→ **CONJUNTO DE TAREFAS**
a. Diga se cada afirmação abaixo concorda com o acórdão sobre tráfico de drogas, respondendo sim ou não e citando as palavras do texto que decidem a questão.
(i) A redução prevista no § 4º do art. 33 da Lei nº 11.343/06 pode chegar a dois terços da pena.
(ii) As instâncias ordinárias aplicaram a redução no patamar máximo.
(iii) A ordem de habeas corpus foi concedida.
b. Responda às perguntas abaixo com base no acórdão sobre tráfico de drogas.
(i) Quem foi o relator?
(ii) Que quantidade de maconha foi apreendida?
(iii) Em que data o acórdão foi publicado?

- Relator(a)
- Ministro Og Fernandes
- Órgão julgador
- Sexta Turma
- Data do julgamento
- 04/08/2011
- Data de publicação
- 17/08/2011
STJ – Acórdão, Rel. Ministro Og Fernandes, Sexta Turma, j. 04/08/2011, p. 17/08/2011
HABEAS CORPUS. TRÁFICO DE DROGAS. PRETENSÃO DE APLICAÇÃO DA MINORANTE PREVISTA NO ART. 33, § 4º, DA LEI Nº 11.343/06 NO PATAMAR MÁXIMO. IMPOSSIBILIDADE. ELEVADA QUANTIDADE DE ENTORPECENTES. REVOLVIMENTO DO CONJUNTO FÁTICO-PROBATÓRIO. REGIME PRISIONAL. ALTERAÇÃO. IMPOSSIBILIDADE. SUBSTITUIÇÃO DE PENA CORPORAL POR MEDIDAS RESTRITIVAS DE DIREITOS. MEDIDA QUE NÃO SE MOSTRA SOCIALMENTE RECOMENDÁVEL. 1. Segundo o § 4º do art. 33 da Lei nº 11.343/06, nos crimes de tráfico ilícito de entorpecentes, as penas poderão ser reduzidas de 1/6 (um sexto) a 2/3 (dois terços), desde que o agente seja primário, de bons antecedentes e não se dedique a atividades criminosas nem integre organização criminosa. 2. No caso, é inaplicável a redução no patamar máximo, pois, conquanto seja primária e de bons antecedentes, as instâncias ordinárias aplicaram o índice de 2/5 (dois quintos) a partir da análise de elementos concretos contidos nos autos, notadamente a quantidade de entorpecentes apreendida, a saber, mais de 40 kg (quarenta quilos) de maconha. 3. Embora não se olvide o teor do art. 2º, § 1º, da Lei nº 8.072/90, com a redação que lhe foi dada pela Lei nº 11.464/07, o fato é que, mesmo para os crimes hediondos - ou a eles equiparados -, a fixação do regime prisional para o início de cumprimento da privativa de liberdade há de levar em consideração a quantidade de pena imposta, a existência de circunstâncias judiciais desfavoráveis, a presença de agravantes, atenuantes, causas de aumento ou de diminuição da pena. 4. Na hipótese, a existência de circunstâncias judicias desfavoráveis bem como a grande quantidade de entorpecentes apreendida, autorizam a fixação de regime prisional mais gravoso. 5. Pelas mesmas balizas, não se apresenta socialmente recomendável o deferimento da substituição da sanção corporal por restritivas de direitos. 6. Ordem denegada. (HC n. 201.625/MS, relator Ministro Og Fernandes, Sexta Turma, julgado em 4/8/2011, DJe de 17/8/2011.)

→ **DADOS REGISTRADOS**
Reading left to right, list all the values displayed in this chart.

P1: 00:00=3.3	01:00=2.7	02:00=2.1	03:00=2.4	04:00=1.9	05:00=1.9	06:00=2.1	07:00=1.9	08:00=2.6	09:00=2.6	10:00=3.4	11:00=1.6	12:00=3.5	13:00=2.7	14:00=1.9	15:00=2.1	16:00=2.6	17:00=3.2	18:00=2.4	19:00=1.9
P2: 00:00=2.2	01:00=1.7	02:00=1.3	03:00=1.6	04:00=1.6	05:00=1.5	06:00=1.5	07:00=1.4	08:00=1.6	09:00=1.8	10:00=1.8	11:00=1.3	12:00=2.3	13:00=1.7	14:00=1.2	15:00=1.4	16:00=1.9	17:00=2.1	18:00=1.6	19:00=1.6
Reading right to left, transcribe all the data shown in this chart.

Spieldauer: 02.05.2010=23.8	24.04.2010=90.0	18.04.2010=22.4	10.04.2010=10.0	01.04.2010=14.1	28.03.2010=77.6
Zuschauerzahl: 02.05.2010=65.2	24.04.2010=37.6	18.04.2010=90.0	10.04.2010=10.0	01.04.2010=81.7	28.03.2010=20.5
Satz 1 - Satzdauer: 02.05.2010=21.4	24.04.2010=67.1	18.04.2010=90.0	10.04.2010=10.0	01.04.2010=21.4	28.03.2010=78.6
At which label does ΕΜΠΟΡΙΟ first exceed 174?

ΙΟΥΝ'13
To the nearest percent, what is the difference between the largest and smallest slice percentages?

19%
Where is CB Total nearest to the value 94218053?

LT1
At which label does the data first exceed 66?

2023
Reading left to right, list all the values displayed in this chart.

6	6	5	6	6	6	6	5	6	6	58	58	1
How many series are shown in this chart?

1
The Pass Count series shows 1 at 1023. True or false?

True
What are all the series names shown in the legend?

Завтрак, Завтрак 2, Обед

→ **RESPOSTAS**
a.
(i) Sim: "as penas poderão ser reduzidas de 1/6 (um sexto) a 2/3 (dois terços)".
(ii) Não: "as instâncias ordinárias aplicaram o índice de 2/5 (dois quintos)".
(iii) Não: "Ordem denegada."

b.
(i) O Ministro Og Fernandes.
(ii) Mais de 40 kg (quarenta quilos).
(iii) Em 17/08/2011.